■ **EXERCISE INSTRUCTIONS**:
Exact transcription, pictures omitted: reproduce the listing below.

■ **INFORMATION SHOWN**:
★ ★ ★ ★ ★

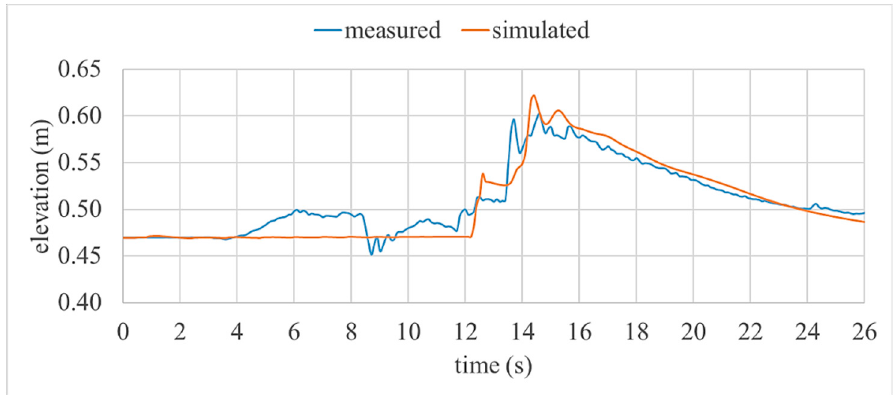
Figure 28. Comparison of measured water level variations and simulated data at E.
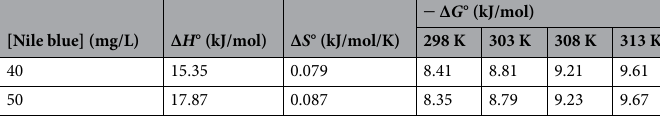
Table 6. Thermodynamic parameters.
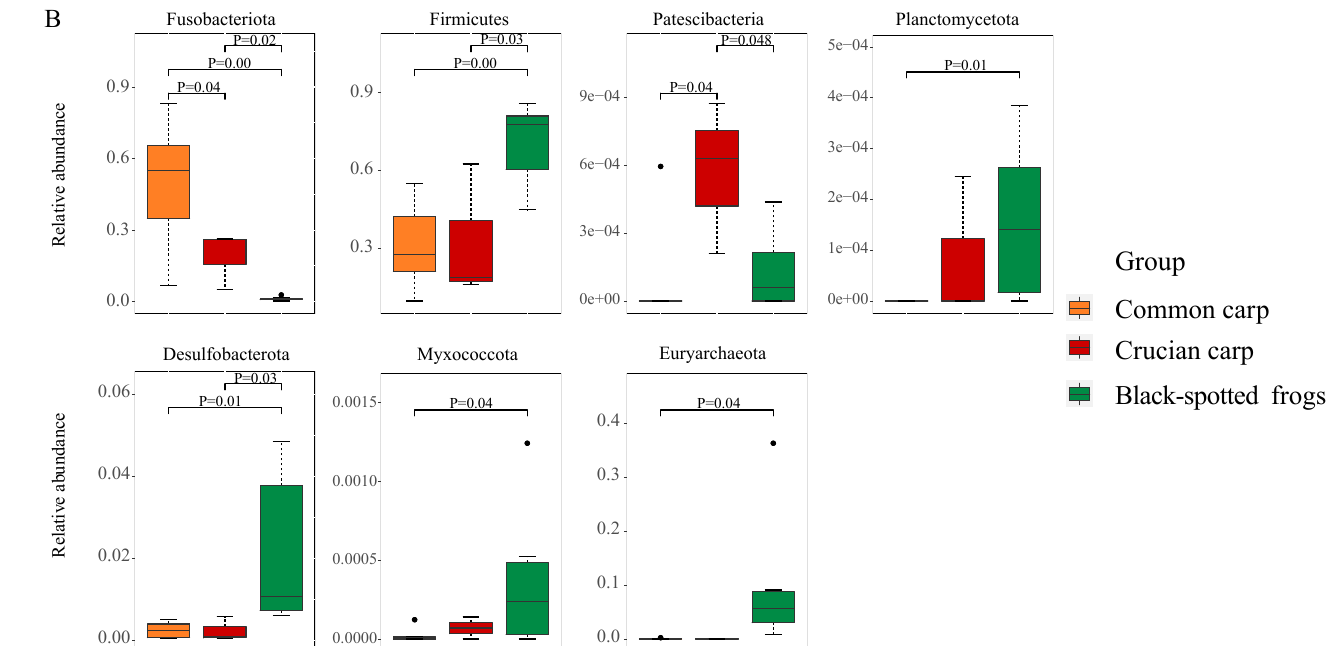
Figure 1. Microbial composition of the common carp, crucian carp, black-spotted frogs, and water samples. ( A ) The relative abundance of the top 10 bacterial phyla in the GI tracts of common carp, crucian carp, black-spotted frog, and water environment. ( B ) Box-and-whisker plots for the relative abundance of six bacterial phyla with significant differences ( p < 0.05) between the four groups based on the Metastat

★ ★ ★ ★ ★

■ **EXERCISE OUTPUT**:
Figure 28. Comparison of measured water level variations and simulated data at E.
Table 6. Thermodynamic parameters.
Figure 1. Microbial composition of the common carp, crucian carp, black-spotted frogs, and water samples. ( A ) The relative abundance of the top 10 bacterial phyla in the GI tracts of common carp, crucian carp, black-spotted frog, and water environment. ( B ) Box-and-whisker plots for the relative abundance of six bacterial phyla with significant differences ( p < 0.05) between the four groups based on the Metastat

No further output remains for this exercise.